Preghiere di rigore
di Gioele Dix
Dio non tifa e non decide i rigori: la fede non evita il dolore, ma ci accompagna dentro
Quando vedo in tv certi calciatori pregare prima di tirare un calcio di rigore, mi viene da sorridere. Sia chiaro, discutere la fede altrui non mi piace. Sono credente per educazione familiare e ho imparato fin da ragazzo a rispettare i sentimenti religiosi di chiunque. Ognuno fa i conti con l’Eterno come più gli garba. Peraltro, la vita, con rovesci improvvisi e ferite non rimarginabili, costringe tutti noi a misurarsi di continuo, mettendo a dura prova la fiducia sulla quale abbiamo fondato il nostro rapporto con Dio. Spesso è persino difficile convincerci che le nostre disgrazie non siano il prezzo obbligato per qualche colpa che abbiamo da scontare.

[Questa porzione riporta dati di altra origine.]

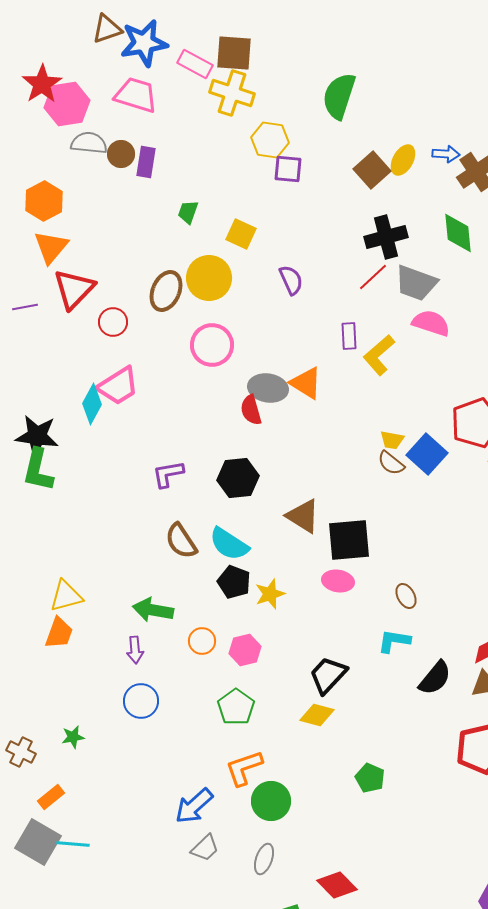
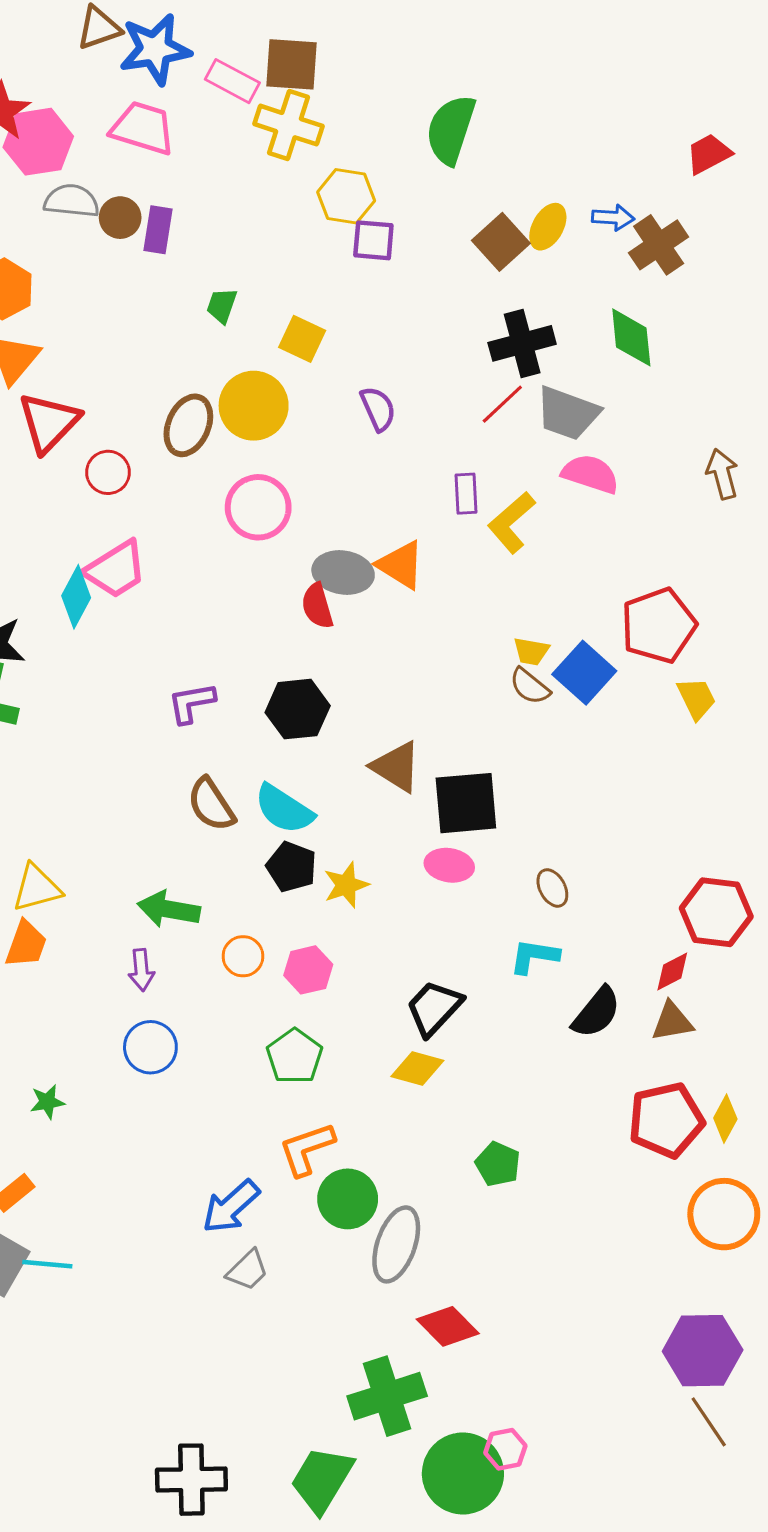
gray ellipse: (264, 859) -> (396, 1244), moved, size x1.6

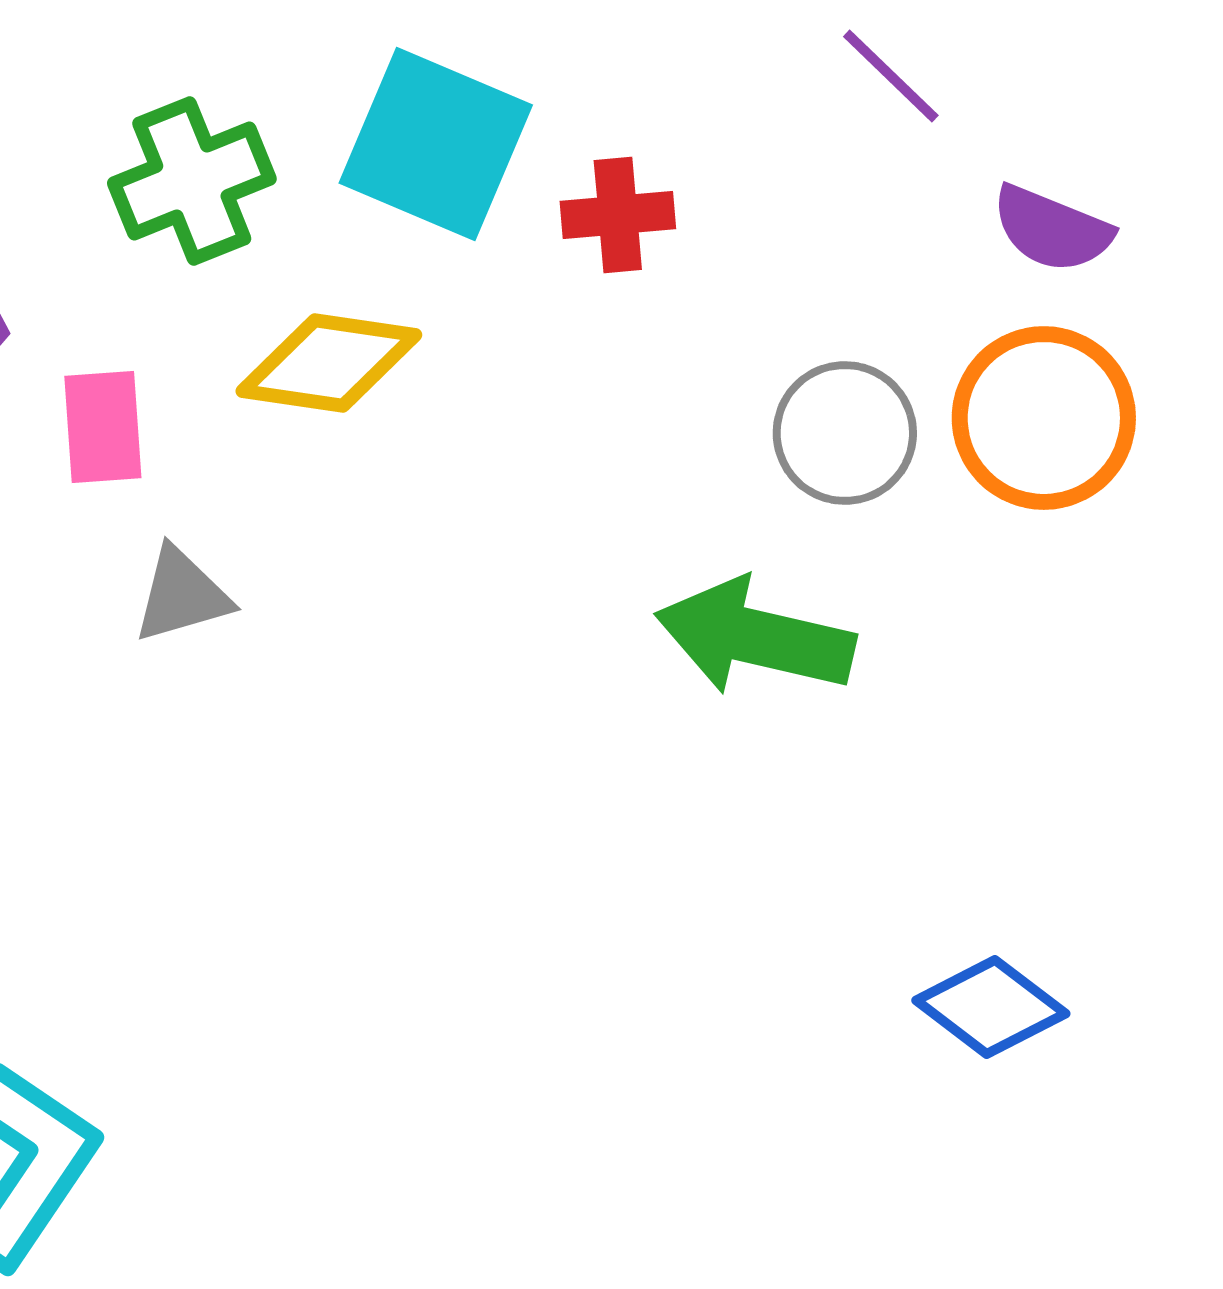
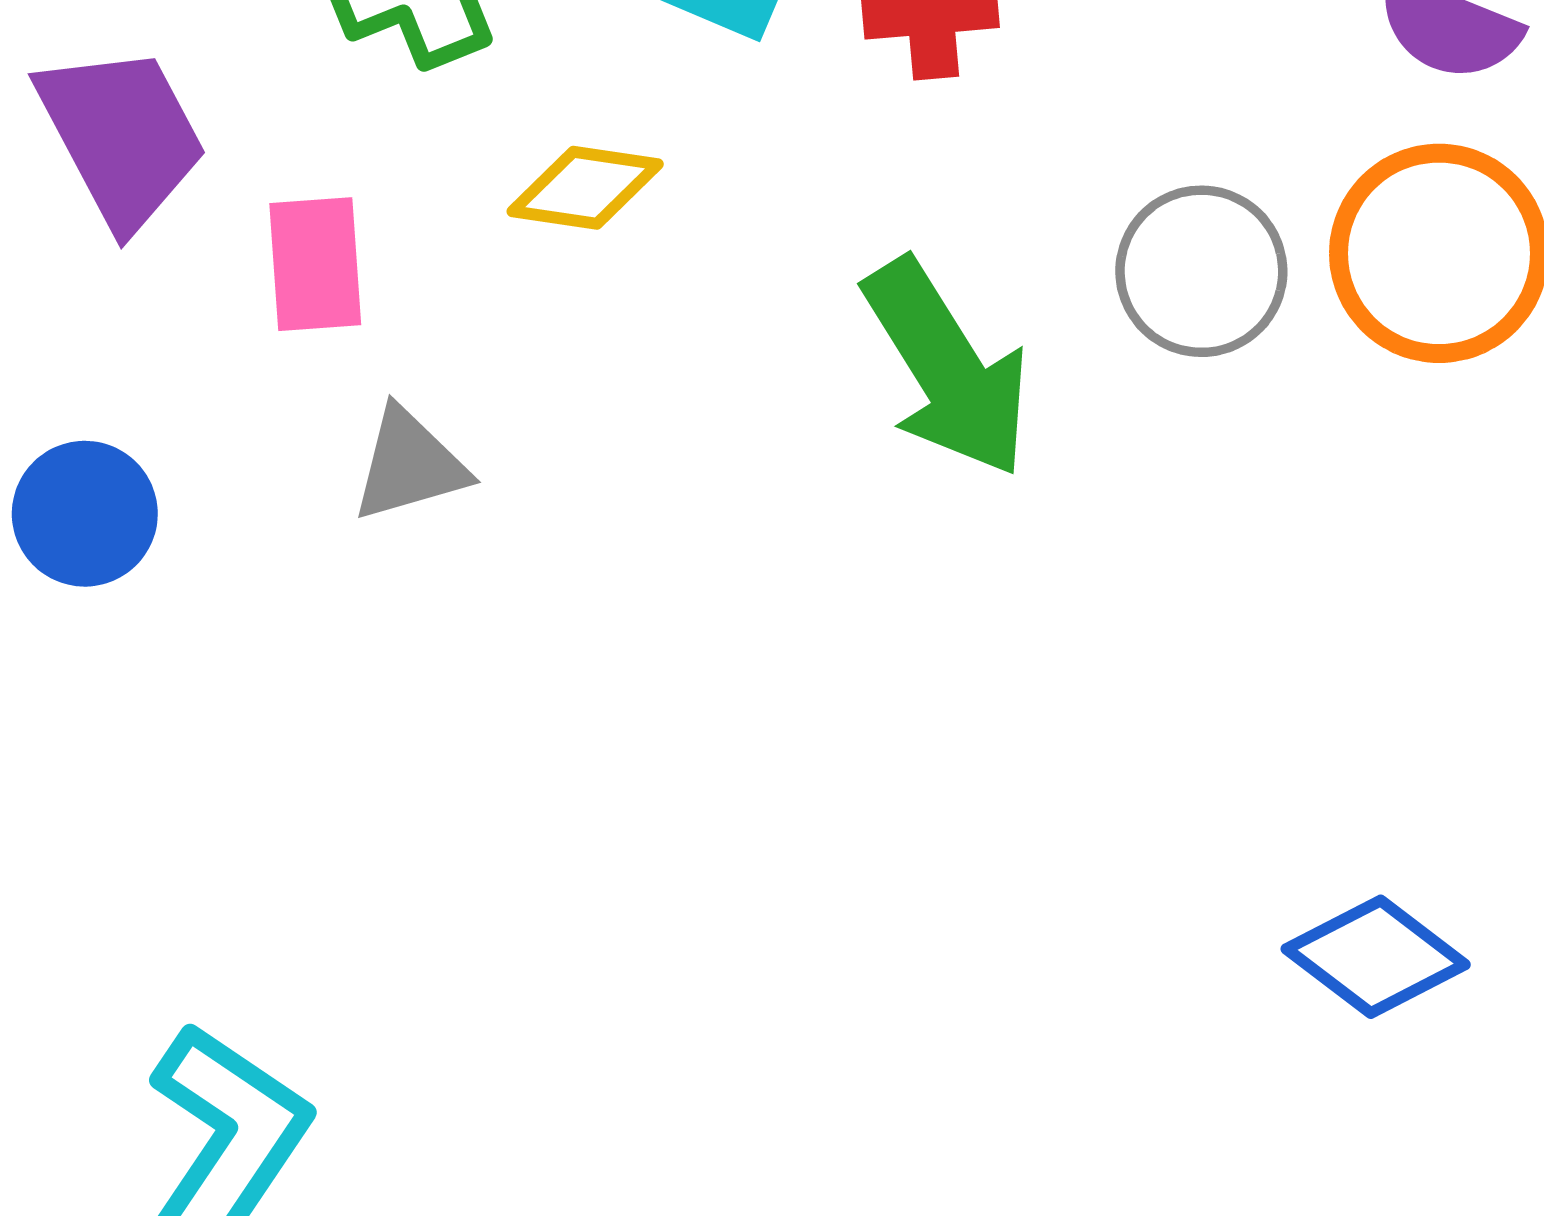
yellow diamond: (329, 363) -> (585, 188), size x0.7
green arrow: (755, 637) -> (947, 368), moved, turned -135

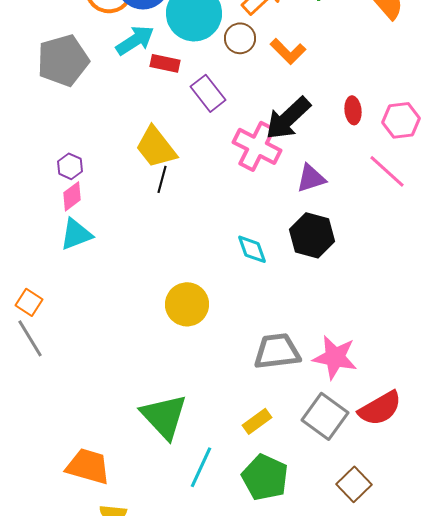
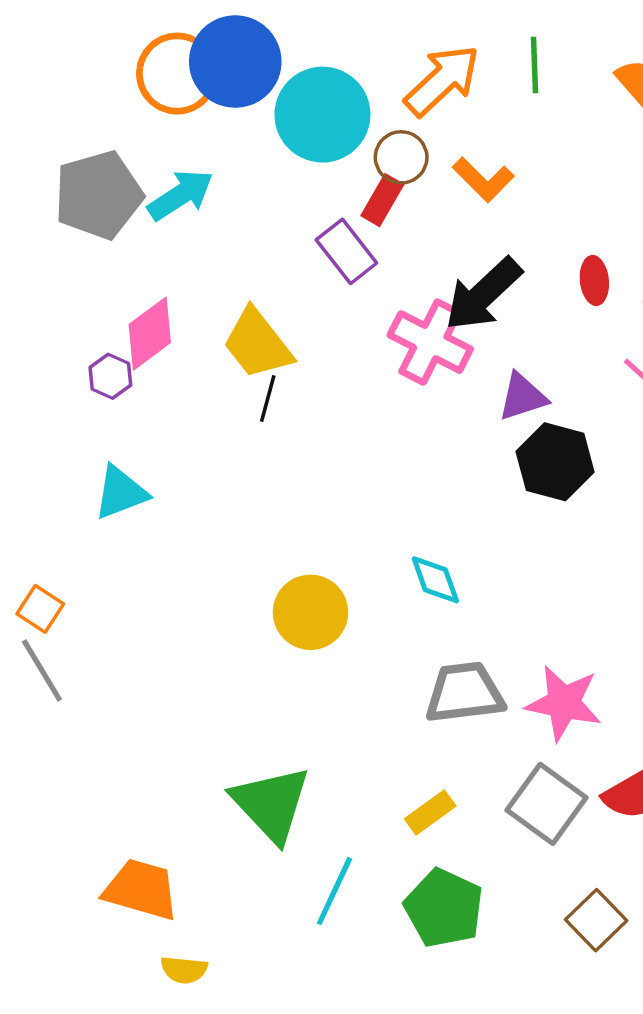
cyan arrow: (135, 40) -> (181, 195), moved
red rectangle: (165, 63) -> (382, 200), moved, turned -72
pink diamond: (72, 196) -> (150, 334), moved, size x1.4
black hexagon: (312, 235) -> (555, 462), moved
cyan diamond: (252, 249) -> (435, 580), moved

Dunque, col tempo mi è diventato sempre più chiaro quale potrebbe essere il vero miracolo della fede: scoprirla dentro di noi come forza autonoma, autosufficiente, svincolata dal destino privato dei nostri casi singoli. La preghiera dell’attaccante che spera di fare gol mi fa ridere perché vale quanto quella del portiere che si augura di pararglielo. Per me Dio non è tifoso dell’una o dell’altra squadra. E mi sento di escludere che sia possibile coinvolgerlo in un tipo di religiosità on demand. Sono certo che il Signore non debba spiegarci le ragioni del nostro dolore, ma che possa esserci accanto mentre lo proviamo.